Delouis, Anne Friederike, 2022. “From Travel Writing to Anthropology and Political Activism: A Biography of Mary Edith Durham, an Early Ethnographer of Southeastern Europe”, in BEROSE International Encyclopaedia of the Histories of Anthropology, Paris.

Mary Edith Durham (1863-1944) deserves recognition as one of the first and most versatile ethnographers of Southeastern Europe. Trained in the visual arts, Durham initially visited Montenegro and adjacent countries with a view to sketching landscapes and picturesque scenes. She soon developed a keen interest in the traditions and practices of various population groups, and published several book-length travelogues. Anne Friederike Delouis proposes that her ethnographic method is best described as ‘itinerant’: rather than staying with a community for a longer time, she travelled from one village to another, thus establishing a basis for comparison and generalization.

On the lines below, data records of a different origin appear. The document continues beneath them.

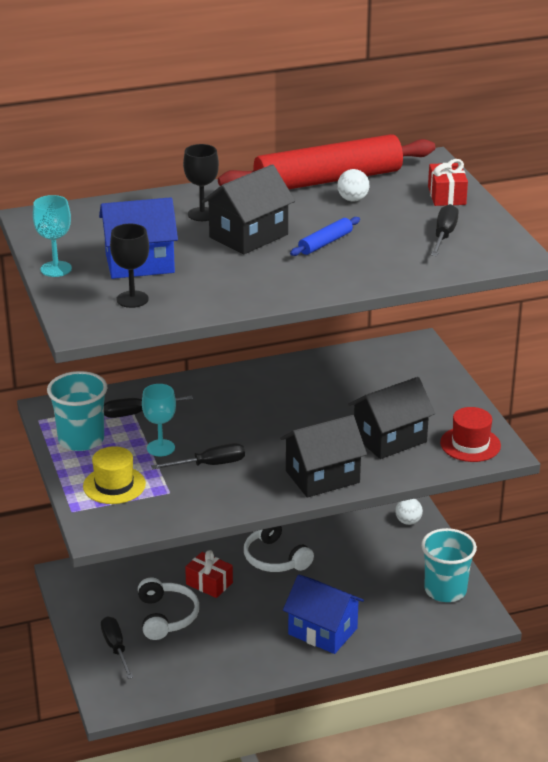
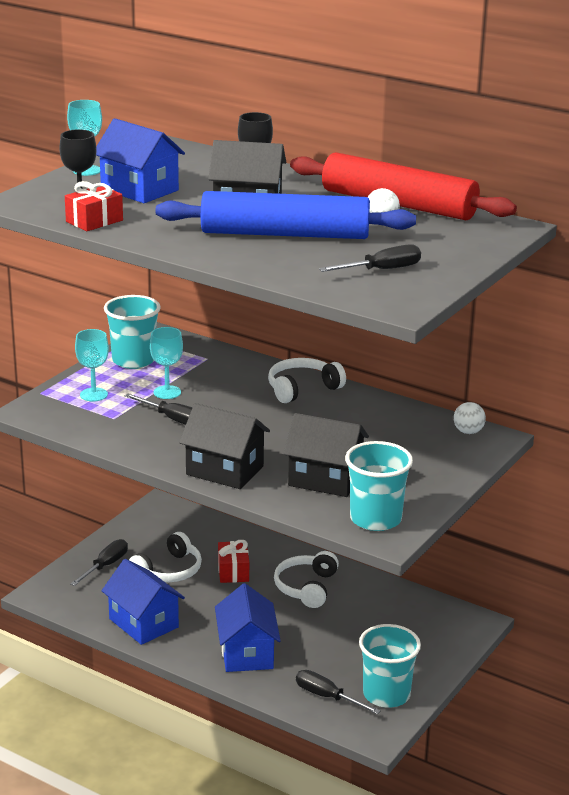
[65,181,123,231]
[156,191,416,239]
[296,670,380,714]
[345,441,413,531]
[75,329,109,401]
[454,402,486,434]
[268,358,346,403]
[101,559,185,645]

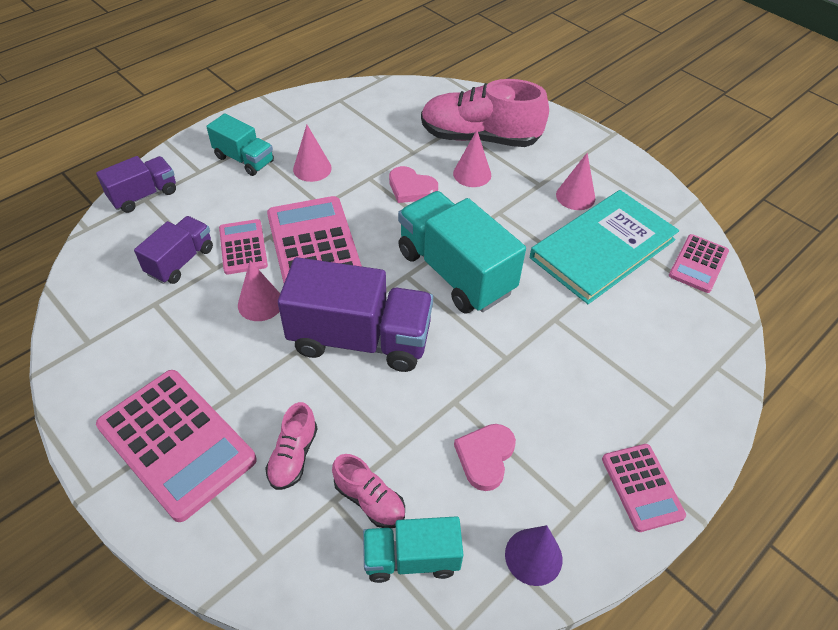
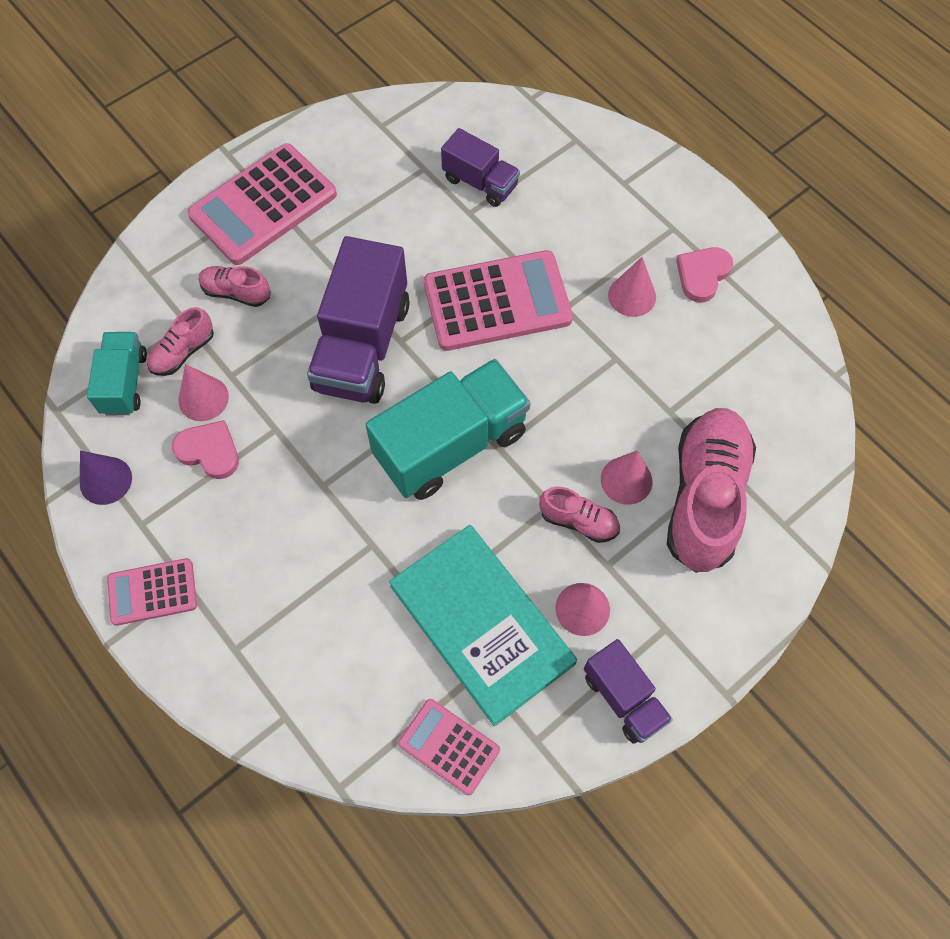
[206,113,274,176] (first image)
[584,639,673,744]
[676,247,733,303]
[219,219,268,274] (first image)
[178,364,229,421]
[539,487,620,543]

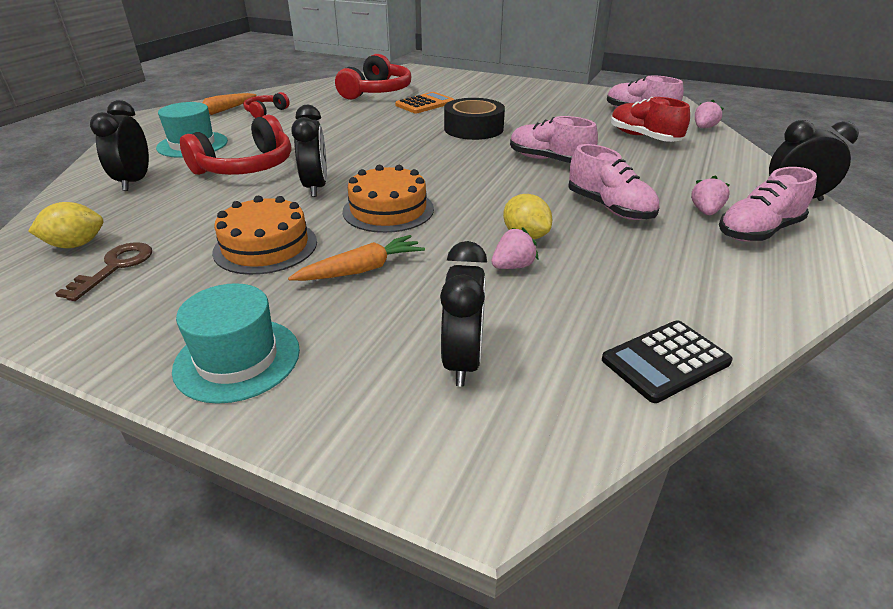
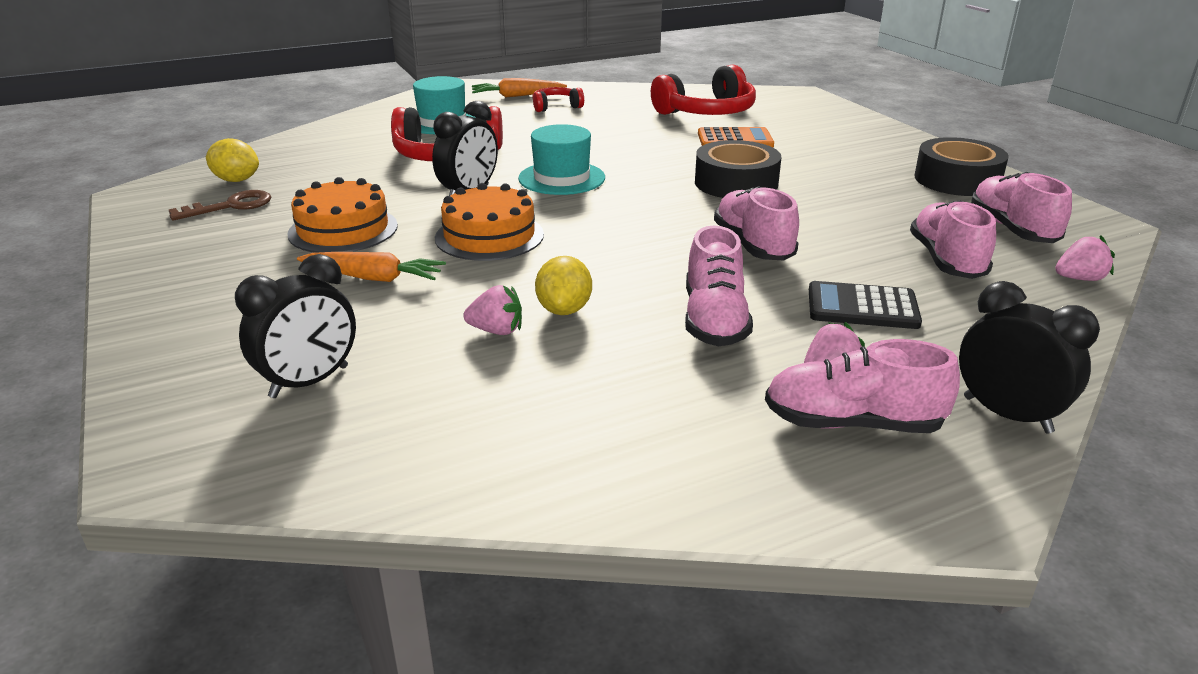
[910,200,996,279]
[90,100,149,191] (first image)
[518,124,605,195]
[809,281,922,329]
[914,137,1009,196]

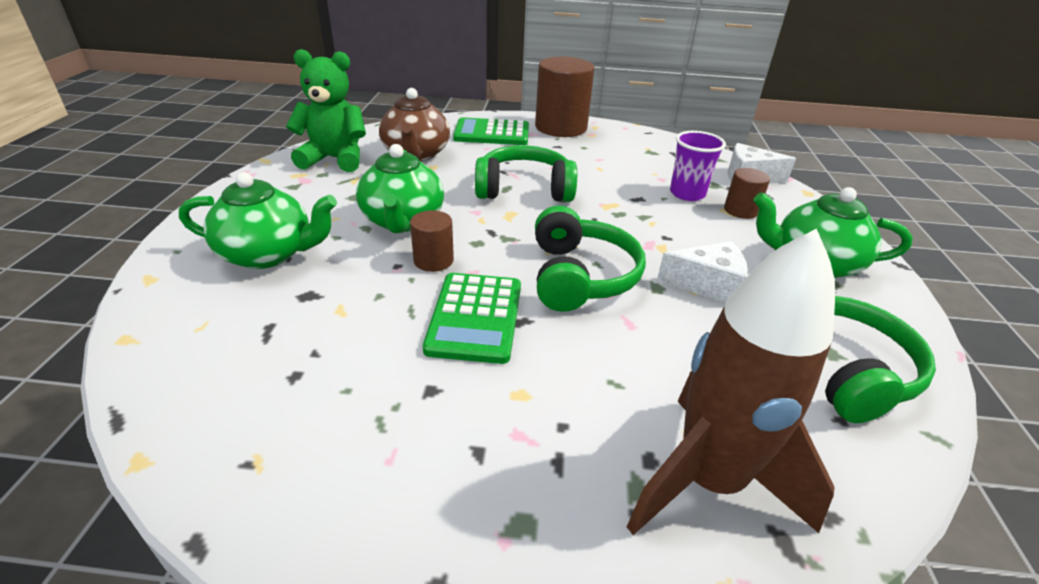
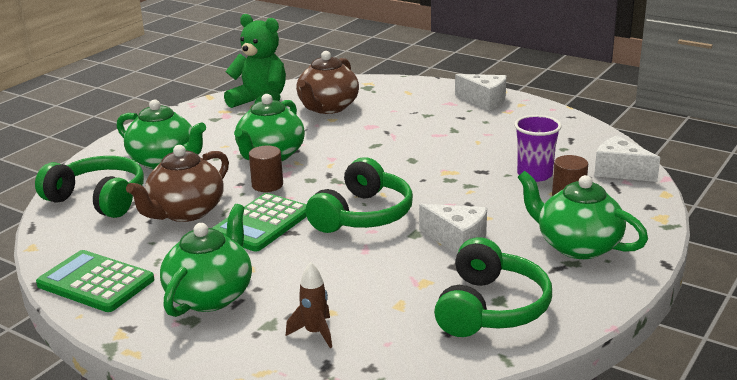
[455,74,506,110]
[36,250,154,312]
[35,156,144,218]
[286,262,332,348]
[126,145,229,222]
[160,204,252,317]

Her research interests ranged from kinship and religion to oral tradition, medical practices, and intergroup conflict. She took hundreds of photographs, recorded traditional songs,
and collected a vast array of artifacts. Through her collecting activities, Durham came to the attention of established British anthropologists, was invited to join the Royal Anthropological Institute, and eventually served as its first woman vice president.

Durham is still widely regarded as an authority on the society and politics of early twentieth-century Albania. In the field during the Balkan Wars, Durham organised hands-on humanitarian relief, often endangering her safety and health in the process. Largely self-taught as an anthropologist, she refrained from engaging in debates on theory in her adoptive discipline. Conversely, she held strong political views on Southeast European geopolitics and lobbied fiercely for the causes she supported.